India: Academics Refute Allegations of Abetting Tribal Man’s Killing
2016.11.11
Guwahati, India
Two Indian professors Friday refuted allegations that they abetted the killing of a tribal man in the insurgency-stricken state of Chhattisgarh, calling them another attempt by the country’s government to suppress voices of dissent.
Abetment to murder charges were brought against Nandini Sundar, a sociology professor at Delhi University, and Archana Prasad, an anthropology professor at Delhi’s Jawaharlal Nehru University, after the wife of the dead man named them as suspects in her complaint, according to police.
Samnath Baghel, who was part of a vigilante group opposed to Maoist rebels, was dragged out of his house in Sukma district’s Nama village by about 15 armed men – believed to be Maoists – and hacked to death with swords on Nov. 4, police said. Police have filed the abetment charges against Sundar, Prasad and four other left-wing activists who allegedly ordered the killing.
“These are absurd and fabricated charges. We had last visited the area in May, some six months back. And police are trying to name us as abettors in a crime that took place last week,” Prasad told BenarNews.
“They are twisting and misusing the law to frame and harass activists who are trying to expose the ill deeds of the state machinery against tribal people in the region,” she said.
Maoists, also known as Naxalites, have been fighting Indian security forces since the late 1960s from jungle hideouts in more than a third of central and eastern India’s 600 districts.
The rebels have accused successive governments of uprooting poor and landless people to exploit mineral-rich forests scattered throughout the region.
Although the level of violence has declined sharply in recent years, as the government offers cash incentives to Maoists who surrender, the group stages occasional attacks on security forces and police informers.
Police brutality
Prasad said she and five others charged with abetment to murder were being targeted because they were part of a fact-finding team responsible for a report in May that detailed instances of police brutality against tribal women.
Besides Prasad and Sundar, the other four who have been charged are Vineet Tiwari and Sanjay Parate – both with the Communist Party of India-Marxist – and two local social workers, Manju Kawasi and Mangal Ram Karma.
Prasad accused Chhattisgarh police of forcing Baghel’s widow, Vimla, to name them in her complaint.
Inspector General of Police S.R.P. Kalluri rejected the allegation, describing those charged as “Naxalite sympathizers.”
“We have simply acted on Vimla Baghel’s statement. We have a very strong case against them that they are helping Maoists. Their arrest is very likely,” Kalluri told BenarNews.
On Friday, Vimla told NDTV that she had not named anyone in her complaint.

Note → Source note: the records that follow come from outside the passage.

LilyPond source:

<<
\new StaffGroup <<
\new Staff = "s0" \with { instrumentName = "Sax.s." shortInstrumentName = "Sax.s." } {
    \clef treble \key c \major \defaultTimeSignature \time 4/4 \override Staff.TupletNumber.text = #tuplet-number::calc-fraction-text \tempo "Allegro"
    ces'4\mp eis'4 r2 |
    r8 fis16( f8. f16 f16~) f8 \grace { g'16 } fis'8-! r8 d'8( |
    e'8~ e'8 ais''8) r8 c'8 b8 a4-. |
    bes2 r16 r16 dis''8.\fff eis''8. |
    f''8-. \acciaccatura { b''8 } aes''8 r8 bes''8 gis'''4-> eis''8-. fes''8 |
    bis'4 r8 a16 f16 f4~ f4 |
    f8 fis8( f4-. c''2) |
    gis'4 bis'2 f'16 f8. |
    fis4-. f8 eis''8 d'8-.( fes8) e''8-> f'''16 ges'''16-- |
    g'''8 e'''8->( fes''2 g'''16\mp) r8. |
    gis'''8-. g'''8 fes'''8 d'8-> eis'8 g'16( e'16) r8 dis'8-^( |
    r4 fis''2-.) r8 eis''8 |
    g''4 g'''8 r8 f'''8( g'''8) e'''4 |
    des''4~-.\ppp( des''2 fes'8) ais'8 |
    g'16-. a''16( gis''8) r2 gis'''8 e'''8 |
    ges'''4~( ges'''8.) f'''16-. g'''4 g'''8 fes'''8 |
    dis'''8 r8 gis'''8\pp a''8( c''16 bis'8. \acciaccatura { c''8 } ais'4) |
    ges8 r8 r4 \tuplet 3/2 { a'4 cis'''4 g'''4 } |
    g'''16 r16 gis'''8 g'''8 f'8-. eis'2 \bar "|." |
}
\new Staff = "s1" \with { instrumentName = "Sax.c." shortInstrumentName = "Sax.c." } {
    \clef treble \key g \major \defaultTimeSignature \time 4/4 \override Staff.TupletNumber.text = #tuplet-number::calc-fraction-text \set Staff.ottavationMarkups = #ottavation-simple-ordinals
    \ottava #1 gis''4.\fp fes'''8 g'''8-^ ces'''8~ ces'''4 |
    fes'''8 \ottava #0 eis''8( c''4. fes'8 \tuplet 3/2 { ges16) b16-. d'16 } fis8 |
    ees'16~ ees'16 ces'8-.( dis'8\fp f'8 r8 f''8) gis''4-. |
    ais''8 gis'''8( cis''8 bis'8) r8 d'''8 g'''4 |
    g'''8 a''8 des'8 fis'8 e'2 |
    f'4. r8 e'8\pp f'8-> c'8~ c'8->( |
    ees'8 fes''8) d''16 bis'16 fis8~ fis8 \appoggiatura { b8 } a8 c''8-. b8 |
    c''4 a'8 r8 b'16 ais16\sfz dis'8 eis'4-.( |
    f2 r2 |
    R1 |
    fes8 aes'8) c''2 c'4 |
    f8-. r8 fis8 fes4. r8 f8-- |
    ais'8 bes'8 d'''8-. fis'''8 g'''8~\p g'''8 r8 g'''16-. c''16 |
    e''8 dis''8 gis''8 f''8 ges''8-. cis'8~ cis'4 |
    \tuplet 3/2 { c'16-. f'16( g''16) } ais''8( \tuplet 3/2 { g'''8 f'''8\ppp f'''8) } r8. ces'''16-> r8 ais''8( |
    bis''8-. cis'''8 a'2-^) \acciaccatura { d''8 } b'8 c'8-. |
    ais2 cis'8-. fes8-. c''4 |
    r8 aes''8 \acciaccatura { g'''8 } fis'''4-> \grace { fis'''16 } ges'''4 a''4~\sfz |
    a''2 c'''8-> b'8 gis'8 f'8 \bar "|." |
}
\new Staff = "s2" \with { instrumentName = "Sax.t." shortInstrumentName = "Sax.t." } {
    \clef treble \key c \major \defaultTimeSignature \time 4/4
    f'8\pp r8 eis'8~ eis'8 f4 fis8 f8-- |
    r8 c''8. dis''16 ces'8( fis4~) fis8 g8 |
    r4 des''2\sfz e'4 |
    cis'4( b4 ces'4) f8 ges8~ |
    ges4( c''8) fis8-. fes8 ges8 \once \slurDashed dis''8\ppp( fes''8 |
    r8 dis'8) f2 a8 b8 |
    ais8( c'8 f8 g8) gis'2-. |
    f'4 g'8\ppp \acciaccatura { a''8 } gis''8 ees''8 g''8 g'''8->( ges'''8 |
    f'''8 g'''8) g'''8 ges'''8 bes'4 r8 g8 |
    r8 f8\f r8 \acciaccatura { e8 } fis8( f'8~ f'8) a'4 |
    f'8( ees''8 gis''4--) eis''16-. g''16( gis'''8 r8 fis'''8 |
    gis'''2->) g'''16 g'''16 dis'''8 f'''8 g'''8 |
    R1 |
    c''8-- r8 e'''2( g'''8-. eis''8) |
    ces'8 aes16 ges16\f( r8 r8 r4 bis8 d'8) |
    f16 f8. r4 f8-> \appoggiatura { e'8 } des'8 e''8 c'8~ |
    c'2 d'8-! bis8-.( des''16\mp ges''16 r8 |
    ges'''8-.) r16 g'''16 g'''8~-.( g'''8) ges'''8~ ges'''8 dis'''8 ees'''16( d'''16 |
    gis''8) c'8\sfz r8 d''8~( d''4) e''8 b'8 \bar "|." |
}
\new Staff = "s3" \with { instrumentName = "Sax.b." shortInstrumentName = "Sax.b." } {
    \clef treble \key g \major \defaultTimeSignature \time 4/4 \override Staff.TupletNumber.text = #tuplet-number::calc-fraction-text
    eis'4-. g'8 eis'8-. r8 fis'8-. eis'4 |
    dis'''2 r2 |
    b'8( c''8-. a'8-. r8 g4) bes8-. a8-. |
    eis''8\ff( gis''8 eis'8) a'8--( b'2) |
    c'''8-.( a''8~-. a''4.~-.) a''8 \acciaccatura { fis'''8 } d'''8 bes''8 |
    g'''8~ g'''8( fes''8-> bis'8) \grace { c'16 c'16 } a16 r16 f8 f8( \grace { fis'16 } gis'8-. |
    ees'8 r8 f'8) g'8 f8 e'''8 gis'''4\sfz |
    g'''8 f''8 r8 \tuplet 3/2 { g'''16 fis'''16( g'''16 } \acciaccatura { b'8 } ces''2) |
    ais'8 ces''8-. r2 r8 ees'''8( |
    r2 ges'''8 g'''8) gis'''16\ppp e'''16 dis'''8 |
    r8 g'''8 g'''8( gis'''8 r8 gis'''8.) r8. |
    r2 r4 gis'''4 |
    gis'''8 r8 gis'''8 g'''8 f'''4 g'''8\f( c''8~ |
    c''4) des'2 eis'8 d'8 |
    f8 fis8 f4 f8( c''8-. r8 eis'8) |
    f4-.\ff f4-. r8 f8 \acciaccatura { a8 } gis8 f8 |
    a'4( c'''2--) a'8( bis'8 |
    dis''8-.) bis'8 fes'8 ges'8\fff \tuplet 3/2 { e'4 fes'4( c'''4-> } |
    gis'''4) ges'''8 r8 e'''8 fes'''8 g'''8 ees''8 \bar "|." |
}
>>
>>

“They [the attackers] broke down our door. They barged in and dragged my husband out of the house. They had guns and swords. They pointed a gun at me and asked me to stay inside. There were 15 to 20 men. I did not know any of them. I could not see them properly as they flashed a torch at me. They did not say a word. They took him and killed him on the road,” she said.
On Friday, the government of Chhattisgarh told the Supreme Court that the two professors would not be arrested until the court heard the case on Nov. 15.
In most instances, suspects are arrested when charges are filed before a court hears the case. Upon arrest, suspects must be produced before a court within 24 hours.
‘Preposterous’
Rejecting the accusation of being a Naxalite sympathizer, Sundar told BenarNews: “I have always condemned Maoists for carrying out killings of police informers. And I have also been condemning the police for staging extra-judicial killings in the name of encounters.
“It is preposterous to even imagine that I will help kill a person in a region when I have not been for several months,” said Sundar, who has been involved in research and social work in Chhattisgarh’s tribal-dominated region since the early 1990s.
Meanwhile, the accused activists have found support from rights advocates and historians in the country.
“These charges are certainly a revenge tactic by the police. We demand that these charges be revoked immediately and disciplinary action be taken against police officers guilty of undermining the ethics of the police force,” Indian People’s Theater Association’s Rakesh told BenarNews.
The Safdar Hashmi Memorial Trust, an association of Indian historians, said in a statement: “The charges brought by the Chhattisgarh police are a transparent effort to intimidate independent civic initiatives that focus public attention particularly on the problems of the state’s Adivasi (tribal) communities.”